Do you test floor drains?

I received a call from a client who I did an inspection for back in February. They had water coming up through the floor drain in the laundry room that flooded a portion of the first floor. Plumber came out and rodded to the street and when that didn’t work, rodded the drain inside the house and this cleared the clog.

They weren’t looking to blame me for anything (Thank God for spending the time to explain the limitations of an inspection!) and were just looking for advice, but it got me to thinking that maybe I’d be doing a better job for my client if I started running water down these to test for drainage.
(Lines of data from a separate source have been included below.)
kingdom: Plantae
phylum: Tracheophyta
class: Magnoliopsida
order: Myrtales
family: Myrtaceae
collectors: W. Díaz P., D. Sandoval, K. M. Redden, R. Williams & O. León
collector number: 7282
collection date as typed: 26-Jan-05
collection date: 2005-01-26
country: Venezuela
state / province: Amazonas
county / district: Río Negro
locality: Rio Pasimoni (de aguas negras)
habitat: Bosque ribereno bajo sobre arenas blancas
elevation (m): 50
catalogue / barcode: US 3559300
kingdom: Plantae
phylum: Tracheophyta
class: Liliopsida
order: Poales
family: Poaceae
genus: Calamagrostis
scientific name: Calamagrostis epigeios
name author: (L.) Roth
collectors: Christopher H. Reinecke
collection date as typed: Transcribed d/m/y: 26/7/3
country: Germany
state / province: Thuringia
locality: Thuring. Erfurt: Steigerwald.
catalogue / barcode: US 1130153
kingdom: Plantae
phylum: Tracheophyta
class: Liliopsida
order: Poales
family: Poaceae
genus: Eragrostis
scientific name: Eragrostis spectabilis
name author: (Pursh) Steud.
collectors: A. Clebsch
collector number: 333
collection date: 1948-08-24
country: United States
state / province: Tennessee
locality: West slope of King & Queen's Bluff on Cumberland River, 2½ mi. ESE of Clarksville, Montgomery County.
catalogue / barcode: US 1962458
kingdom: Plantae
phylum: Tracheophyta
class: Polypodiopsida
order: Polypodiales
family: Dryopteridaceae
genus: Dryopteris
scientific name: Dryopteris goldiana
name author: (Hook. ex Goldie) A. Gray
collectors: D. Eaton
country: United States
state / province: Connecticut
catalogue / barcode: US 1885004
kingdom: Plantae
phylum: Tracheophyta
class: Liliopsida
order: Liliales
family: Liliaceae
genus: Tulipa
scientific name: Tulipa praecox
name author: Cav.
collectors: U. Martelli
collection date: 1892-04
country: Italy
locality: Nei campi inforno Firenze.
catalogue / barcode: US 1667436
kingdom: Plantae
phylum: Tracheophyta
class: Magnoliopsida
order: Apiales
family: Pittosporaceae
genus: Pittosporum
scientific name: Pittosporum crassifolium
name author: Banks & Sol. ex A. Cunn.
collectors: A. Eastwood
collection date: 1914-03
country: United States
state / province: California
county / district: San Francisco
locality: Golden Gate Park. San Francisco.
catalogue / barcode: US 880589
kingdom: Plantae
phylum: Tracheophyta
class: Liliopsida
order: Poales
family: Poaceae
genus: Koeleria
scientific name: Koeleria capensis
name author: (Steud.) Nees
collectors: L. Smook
Do any of you check this and if so, how?


When people are moving many just take left over cereal ,flour, salt,cofee, macaroni and many other things including fish tank gravel down the drain.
You can not be responsible for what happens after the inspection.

… Cookie

To test them properly one would need a hose or some other method to run a lot of water to be sure. No, I don’t typically test them and note it in the report and verbally, if the client is present.

With all the rain we’ve been having, It’s not suprising that they’ve backed up. I’m sure many of their neighbors have as well.
If you “tested” a floor drain by running water into it and it did back up, the sellers would probably stick you with a bill for the plumber + damages caused by the water. If it ran clear, there’s no way to predict what three days of thunderstorms (or macaroni, or fish tank gravel, etc) will do to it. If it is a problem whenever it rains a video inspection would let you see if there’s any problem in the drain itself. if it is a design (or load) problem and the city sewer is backing up a backwater valve can be installed outside.

Another favorite item people “flush” down the toilet is used kitty litter. Thats right, the kind that clumps when it gets wet. Once it gets down the drain just a short way it turns to concrete. The taletell signs are traces of the litter in the bottom of the hopper that have solidified. It is everyone’s right to be stupid, some just abuse the privilege. As stated, when people move out, they empty the freezer, the fridge and dump everything down the garbage disposal (which is not designed for that kind of usage, one would need a restaurant style disposal), then throw all those dirty containers into the dishwasher, which drains into the garbare disposal too, completely overwhelming the system, resulting in clogged drains and you get the call when the folks move in and find the problem. I explain this process to everyone I do an inspection for if there is a garbage disposal at the kitchen sink, especially one that is old and anemic and can barely puree an ice cube. Educate your customers!!!

A related question - do you ever recommend installing a floor drain when you inspect rooms where a plugged toilet or other serious leak would do a lot of damage to the area or the floors below?

That would include every upstairs bathroom, laundry, and equipment room. The answer is no. There is no requirement for it, so why should I recommend one? The cost of plumbing an existing house this way would be prohibitive.

All my reports say this: “Because of the damage that could result to flooring systems from “destructive testing” for which we could be held liable, we do not test the overflow drains for bathtubs, shower pans or floor drains.”

If they’re in a place where they may not have had any water down them in a while, I tell the client how the trap works and explain what happens when all the water evaporates. Don’t test them though.

In some houses around here the floor drains are not connected to the sanitary system but drain directly outside instead. The theory is that if the sanitary system is plugged up hainv a floor drained into it would not be of much help. Probably not allowed in some jurisdictions, but a very effective and sfafe installation, IMHO, given the rare ocassions of use.

If I have an accessible water supply ie laundry tub, hose bib off water supply line, washer hose bib ect. I test the drain. I bring a set of adapters I picked up at a local hardware store which allows me to attach a hose to just about any faucet. I also made an approximately 15’ hose that I bring to my inspections. While inspecting the furnace and water heater I attach the hose and run water into the drain at a moderate flow for at least five minutes. By then it should have reached the street sewer and I will know if there are any blockages. If it’s running smoothly I increase the flow. Obviously I never leave the room and always keep an eye (and ear) on the drain. I have been doing this for the past five years or so ever since a competitor got sued for not testing a drain and the clients drain backing up the next week! If the drain or a water supply is not available I notate that in my report. You should have in your pre-inspection agreement a section that specifically excludes concealed or latent defects from the inspection to cover yourself should the seller due the cat litter thing after you leave.